Several modifications of these protein films using appropriate heteroprotein complexes have recently been reported by various research groups. These complexes were typically formed from bulk solutions.
A research team from the Institute of Advanced Study in Science and Technology (IASST), Guwahati, an autonomous institute under the Department of Science and Technology, has successfully developed ultrathin monolayer protein films made of two globular proteins: bovine serum albumin (BSA) and lysozyme (Lys). They used the Langmuir-Blodgett (LB) technique, which results in film thicknesses in the nanometer range.

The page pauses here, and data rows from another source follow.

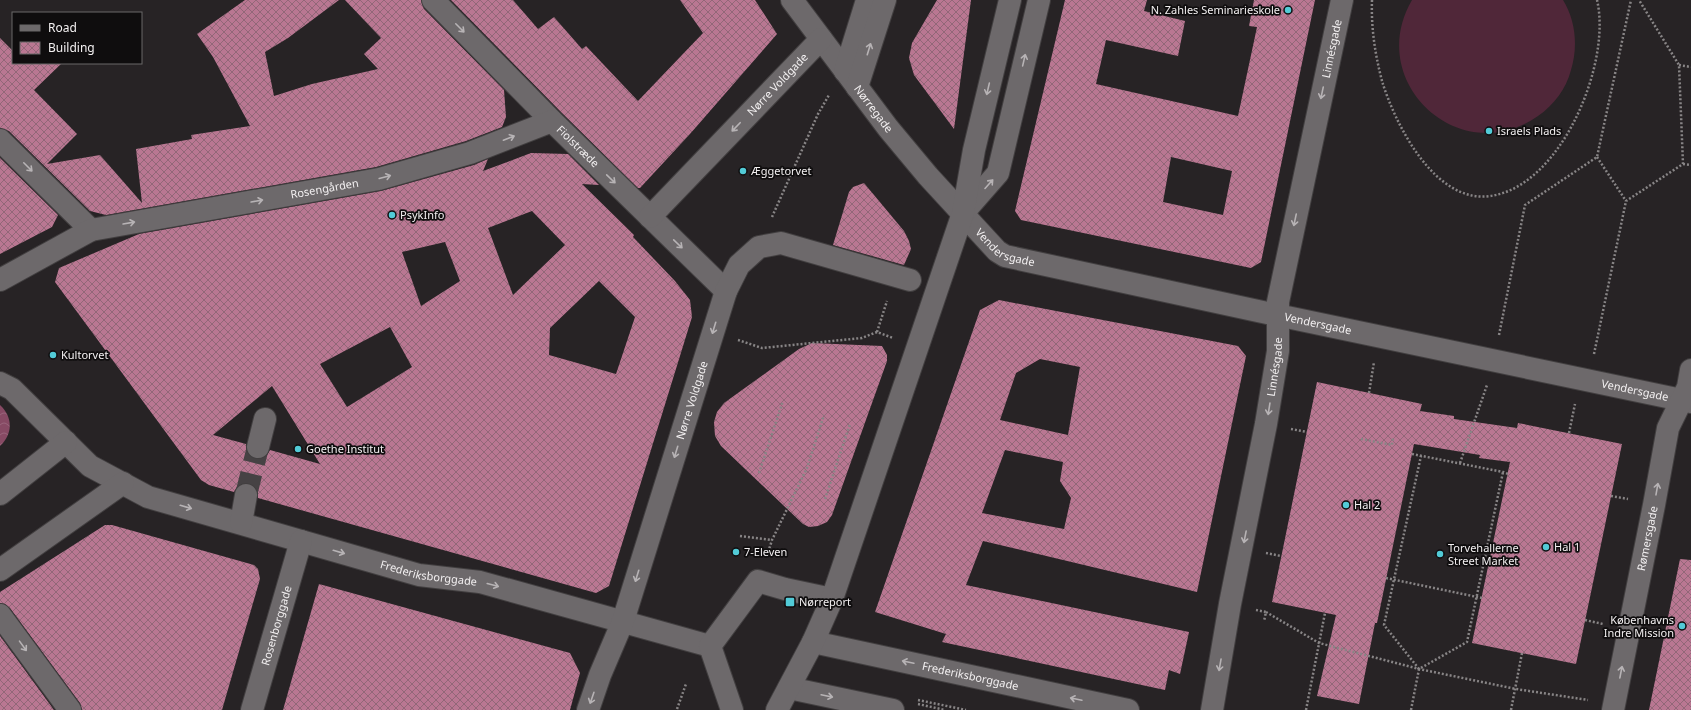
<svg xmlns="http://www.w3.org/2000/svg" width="1691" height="710" viewBox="0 0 1691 710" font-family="'Noto Sans',sans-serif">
<defs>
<pattern id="water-waves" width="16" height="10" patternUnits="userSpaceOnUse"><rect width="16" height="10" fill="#874a64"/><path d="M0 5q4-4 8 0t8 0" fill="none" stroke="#98647b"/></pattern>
<pattern id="building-cross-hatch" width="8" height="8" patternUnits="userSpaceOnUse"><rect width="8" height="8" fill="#b97792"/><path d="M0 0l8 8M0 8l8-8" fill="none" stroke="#926778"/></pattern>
</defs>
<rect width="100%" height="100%" fill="#272325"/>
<path fill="#502739" d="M1412,0H1563C1576,21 1578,47 1571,70C1566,89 1554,105 1538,116C1460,171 1364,82 1412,0Z"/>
<path fill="url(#water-waves)" d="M0,405C13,417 13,434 0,446Z"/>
<g fill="url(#building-cross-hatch)" fill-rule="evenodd">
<polygon points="245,0 339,0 288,38 265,52 274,96 312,84 378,69 364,54 381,38 345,0 421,0 424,9 504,90 506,117 502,127 466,141 376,167 106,215 90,211 9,131 0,128 0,38 13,51 13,63 62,63 34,90 77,134 47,164 100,155 142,203 136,149 192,139 191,135 250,126 213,57 197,34"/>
<polygon points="451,0 513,0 538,29 554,17 582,49 586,46 638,101 703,33 680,0 755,0 777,34 690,134 640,188 638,188 561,112"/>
<polygon points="937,0 971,0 954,129 914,75 909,58 912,43"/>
<path d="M1065,0H1147L1144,11L1185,21L1178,56L1106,40L1096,84L1238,116L1257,27L1249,26L1254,0H1315L1261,262L1251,268L1021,220L1015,211ZM1171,157L1232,171L1223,215L1163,202Z"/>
<path d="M531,153L568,154L599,185L582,184L634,235L633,237L675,281L690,300L692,317L609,586L596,593L258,498V490L254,485L249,483H241L237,487L234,492L209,485L201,480L55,282L59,268L139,234L381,191L474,165L488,159L483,171ZM532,211L565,245L513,295L488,228ZM445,242L460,281L421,306L402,252ZM599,281L635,317L616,374L549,355L550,328ZM390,327L412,367L347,407L320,364ZM272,386L320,464L270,450L267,455L262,459H255L249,456L246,451V444L213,435Z"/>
<polygon points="0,158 58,215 52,227 0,254"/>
<polygon points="864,183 904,231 909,241 911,249 904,265 833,245 849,192 853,187"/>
<path d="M999,300L1238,346L1246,356L1197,592L983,541L966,585L1189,632L1180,674L1169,670L1165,690L942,642L946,634L875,612L980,310ZM1040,359L1080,367L1068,435L1000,420L1016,373ZM1005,450L1063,462L1060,481L1071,498L1064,529L982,513Z"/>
<polygon points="812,343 882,346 887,355 887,361 832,515 827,522 818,526 809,527 803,524 721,446 715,436 714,422 717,412 724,403 799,349"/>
<polygon points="1317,382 1422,404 1420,411 1454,416 1454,419 1517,428 1518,423 1622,444 1576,664 1472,643 1510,462 1479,458 1480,455 1414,444 1377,623 1375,623 1359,704 1317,696 1336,615 1272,602"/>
<polygon points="105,525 112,525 254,565 258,569 260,579 222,710 82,710 80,703 10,608 5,604 0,603 0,592"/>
<polygon points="1680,559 1691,560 1691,710 1649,710"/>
<polygon points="319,584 570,653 580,673 570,710 283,710"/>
<polygon points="0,636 54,710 0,710"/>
</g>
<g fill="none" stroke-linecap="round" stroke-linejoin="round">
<polyline stroke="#464244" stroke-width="22" stroke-dasharray="22 11" stroke-linecap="butt" points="246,495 258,447"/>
<defs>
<g id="minor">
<path id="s1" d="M433,0L552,121L726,291"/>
<path id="s2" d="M792,0L888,128L928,176L997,251L1005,256L1258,311L1691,402"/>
<polyline points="845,71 867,0"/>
<polyline points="857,87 885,0"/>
<polyline points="0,140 91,230"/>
<polyline points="963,213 998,173 1039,0"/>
<path id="s3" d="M650,217L821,39"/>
<path id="s4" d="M0,280L91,230L379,179L470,153L552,121"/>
<path id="s5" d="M0,383L12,389L90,466L148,497L419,575L480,582L710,646"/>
<polyline points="258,447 265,419"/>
<polyline points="0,494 66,442"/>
<polyline points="241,523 246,495"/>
<polyline points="0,570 123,483"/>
<polyline points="0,615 70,710"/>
<path id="s6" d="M813,642L1128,710"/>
<polyline points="789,688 893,710"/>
<path id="s7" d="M252,710L301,541"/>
<path id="s8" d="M588,710L600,675L623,621L726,291L739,265L759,247L781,243L910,280"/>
<polyline points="732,710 710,646 758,581 785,589 832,599"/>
<polyline points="777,710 813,642 832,599 963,213 974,150 1010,0"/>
<path id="s9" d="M1212,710L1230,604L1266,424L1278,351V302L1342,0"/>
<path id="s10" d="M1613,710L1654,505L1668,428L1688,387L1691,370"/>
</g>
</defs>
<use href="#minor" stroke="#423f40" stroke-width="24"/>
<g stroke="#888586" stroke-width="2.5" stroke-dasharray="2 2" stroke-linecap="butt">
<path d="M1372,0C1371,28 1375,54 1382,81C1395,124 1435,204 1490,196C1561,187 1612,63 1597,0"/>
<polyline points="1679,65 1691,67"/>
<polyline points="1597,157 1626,201"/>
<polyline points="1683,164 1691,165"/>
<polyline points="772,217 818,114 829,95"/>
<polyline points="877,332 887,301"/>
<polyline points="1499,335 1525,205 1597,157 1631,0"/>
<polyline points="738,340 762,348 862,338 877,332 893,338"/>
<polyline points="1594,354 1626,201 1683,164 1679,65 1639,0"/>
<polyline points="1369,393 1374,362"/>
<polyline points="1291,429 1307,432"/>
<polyline points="1569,433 1575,404"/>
<polyline points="1361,439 1392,445 1393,438"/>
<polyline points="1412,454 1503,472 1508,474"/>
<polyline points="1460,463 1487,385"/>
<polyline points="759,473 783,401"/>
<polyline points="1611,496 1628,499"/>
<polyline points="825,499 850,424"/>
<polyline points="740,536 772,540"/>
<polyline points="1266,553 1281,556"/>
<polyline points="767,556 772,540 807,468 824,415"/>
<polyline points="1386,578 1482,598"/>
<polyline points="1256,610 1266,612 1264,621"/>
<polyline points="1266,612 1319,643 1419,669 1516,689 1588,700"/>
<polyline points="1585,620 1603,624"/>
<polyline points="1419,669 1384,625 1421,456"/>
<polyline points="918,700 966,710"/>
<polyline points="918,704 945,710"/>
<polyline points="677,709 686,684"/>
<polyline points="1306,710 1325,613"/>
<polyline points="1411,710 1419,669 1467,642 1503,472"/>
<polyline points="1511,710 1522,653"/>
</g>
<use href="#minor" stroke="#6d696b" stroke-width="22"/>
</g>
<defs><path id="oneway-shaft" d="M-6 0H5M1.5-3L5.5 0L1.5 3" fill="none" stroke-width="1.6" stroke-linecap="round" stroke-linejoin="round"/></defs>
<g stroke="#b7b3b5">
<use href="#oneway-shaft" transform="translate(460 28) rotate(45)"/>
<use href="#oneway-shaft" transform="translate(869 49) rotate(-73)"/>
<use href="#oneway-shaft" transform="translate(1024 60) rotate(-77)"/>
<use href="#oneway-shaft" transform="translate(988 89) rotate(103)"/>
<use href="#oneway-shaft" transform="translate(1322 93) rotate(102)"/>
<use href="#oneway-shaft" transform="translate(736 127) rotate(134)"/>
<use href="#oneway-shaft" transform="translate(509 138) rotate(-21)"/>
<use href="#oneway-shaft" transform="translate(28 167) rotate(45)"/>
<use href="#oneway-shaft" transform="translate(385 177) rotate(-15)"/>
<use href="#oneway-shaft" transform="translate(611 179) rotate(44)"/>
<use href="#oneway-shaft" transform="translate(989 184) rotate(-48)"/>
<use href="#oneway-shaft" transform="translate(257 201) rotate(-10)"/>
<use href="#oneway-shaft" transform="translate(1295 220) rotate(102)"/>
<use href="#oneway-shaft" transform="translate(129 223) rotate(-10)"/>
<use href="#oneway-shaft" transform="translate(678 244) rotate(44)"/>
<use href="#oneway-shaft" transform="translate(714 328) rotate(107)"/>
<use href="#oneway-shaft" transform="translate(1269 409) rotate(99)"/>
<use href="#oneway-shaft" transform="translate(676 452) rotate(107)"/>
<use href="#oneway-shaft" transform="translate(1657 489) rotate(-80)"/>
<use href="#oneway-shaft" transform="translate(186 507) rotate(16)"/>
<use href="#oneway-shaft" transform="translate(1245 537) rotate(101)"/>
<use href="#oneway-shaft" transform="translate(339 552) rotate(16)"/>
<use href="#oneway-shaft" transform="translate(637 576) rotate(107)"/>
<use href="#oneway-shaft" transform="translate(493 585) rotate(15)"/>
<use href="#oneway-shaft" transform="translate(23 646) rotate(54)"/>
<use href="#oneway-shaft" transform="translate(908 662) rotate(-168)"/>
<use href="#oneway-shaft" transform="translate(1220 665) rotate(100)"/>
<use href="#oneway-shaft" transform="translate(1621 672) rotate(-79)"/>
<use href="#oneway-shaft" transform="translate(827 696) rotate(12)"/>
<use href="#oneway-shaft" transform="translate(592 698) rotate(109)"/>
<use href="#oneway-shaft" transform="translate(1076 699) rotate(-168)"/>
</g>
<g fill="#52cbd7" stroke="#0f0d0e" stroke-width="1.5">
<circle cx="1288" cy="10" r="4"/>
<circle cx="1489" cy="131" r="4"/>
<circle cx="743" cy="171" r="4"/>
<circle cx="392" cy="215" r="4"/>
<circle cx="53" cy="355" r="4"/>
<circle cx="298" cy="449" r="4"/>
<circle cx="1346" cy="505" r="4"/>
<circle cx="1546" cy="547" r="4"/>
<circle cx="736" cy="552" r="4"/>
<circle cx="1440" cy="554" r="4"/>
<rect x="785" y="597" width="10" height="10" rx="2"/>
<circle cx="1682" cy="626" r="4"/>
</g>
<g text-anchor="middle" stroke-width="3.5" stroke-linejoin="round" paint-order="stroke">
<g font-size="11" fill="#f3f0f1" stroke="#0f0d0e" text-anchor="start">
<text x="1280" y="14" text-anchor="end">N. Zahles Seminarieskole</text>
<text x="1497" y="135">Israels Plads</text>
<text x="751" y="175">Æggetorvet</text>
<text x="400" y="219">PsykInfo</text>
<text x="61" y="359">Kultorvet</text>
<text x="306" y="453">Goethe Institut</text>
<text x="1354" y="509">Hal 2</text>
<text x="1554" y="551">Hal 1</text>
<text x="1448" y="552">Torvehallerne<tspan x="1448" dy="13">Street Market</tspan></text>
<text x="744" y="556">7-Eleven</text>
<text x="799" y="606">Nørreport</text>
<text x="1674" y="624" text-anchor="end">Københavns<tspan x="1674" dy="13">Indre Mission</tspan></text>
</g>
<g font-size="11" fill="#f3f0f1" stroke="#0f0d0e">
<text dy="4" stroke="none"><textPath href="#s9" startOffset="673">Linnésgade</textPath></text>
<text dy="4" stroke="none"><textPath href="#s3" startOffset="184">Nørre Voldgade</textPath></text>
<text dy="4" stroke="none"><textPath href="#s2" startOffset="136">Nørregade</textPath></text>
<text dy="4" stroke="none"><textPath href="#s1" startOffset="206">Fiolstræde</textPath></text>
<text dy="4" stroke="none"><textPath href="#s4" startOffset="341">Rosengården</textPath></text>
<text dy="4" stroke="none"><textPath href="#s2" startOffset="330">Vendersgade</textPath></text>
<text dy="4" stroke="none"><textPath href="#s2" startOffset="654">Vendersgade</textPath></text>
<text dy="4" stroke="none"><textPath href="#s9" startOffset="349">Linnésgade</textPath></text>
<text dy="4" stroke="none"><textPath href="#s2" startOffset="978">Vendersgade</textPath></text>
<text dy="4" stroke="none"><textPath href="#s8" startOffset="327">Nørre Voldgade</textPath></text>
<text dy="4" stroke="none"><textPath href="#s10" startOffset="175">Rømersgade</textPath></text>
<text dy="4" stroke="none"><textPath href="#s5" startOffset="480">Frederiksborggade</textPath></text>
<text dy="4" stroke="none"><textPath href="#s7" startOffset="88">Rosenborggade</textPath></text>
<text dy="4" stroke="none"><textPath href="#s6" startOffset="161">Frederiksborggade</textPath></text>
</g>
</g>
<rect x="12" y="12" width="130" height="52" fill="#0f0d0e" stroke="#6a6869"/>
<rect x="20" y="25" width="20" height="6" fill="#6d696b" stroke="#6a6869"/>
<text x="48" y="32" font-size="12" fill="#f3f0f1">Road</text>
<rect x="20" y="42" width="20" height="12" fill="url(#building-cross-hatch)" stroke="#6a6869"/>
<text x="48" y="52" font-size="12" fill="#f3f0f1">Building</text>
</svg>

Dr. Sarathi Kundu, Associate Professor, along with Mr. Raktim J. Sarmah, SRF, a Ph.D. student, developed the first monolayer heteroprotein film using this technique. They investigated the various structures and morphologies of this complex film at various pH levels in order to investigate its stability and related properties.
The two proteins formed a complex at a specific pH of 9.2 as a result of electrostatic attraction and hydrophobic interactions. This monolayer complex was formed at the air-water interface and was later transferred to silicon substrates for further study at a surface pressure of 18 mN/m.
It was demonstrated that the monolayers at the air-water interface can retain their intrinsic structure for an extended period of time due to complexation, resulting in a highly stable film.
Films of such BSA and Lys protein complexes may be useful for fabricating highly stable biodegradable thin films of various protein complexes in order to broaden their applications in thin-film technology.
Various physicochemical methods, such as parameter modification or incorporation of different fatty acids or polyol moieties (glycerol, starch, gelatin, etc.) into this protein complex, can make the film self-supporting for a variety of applications. This study was recently published in the prestigious journal Food Hydrocolloids by the reputable Elsevier publishers.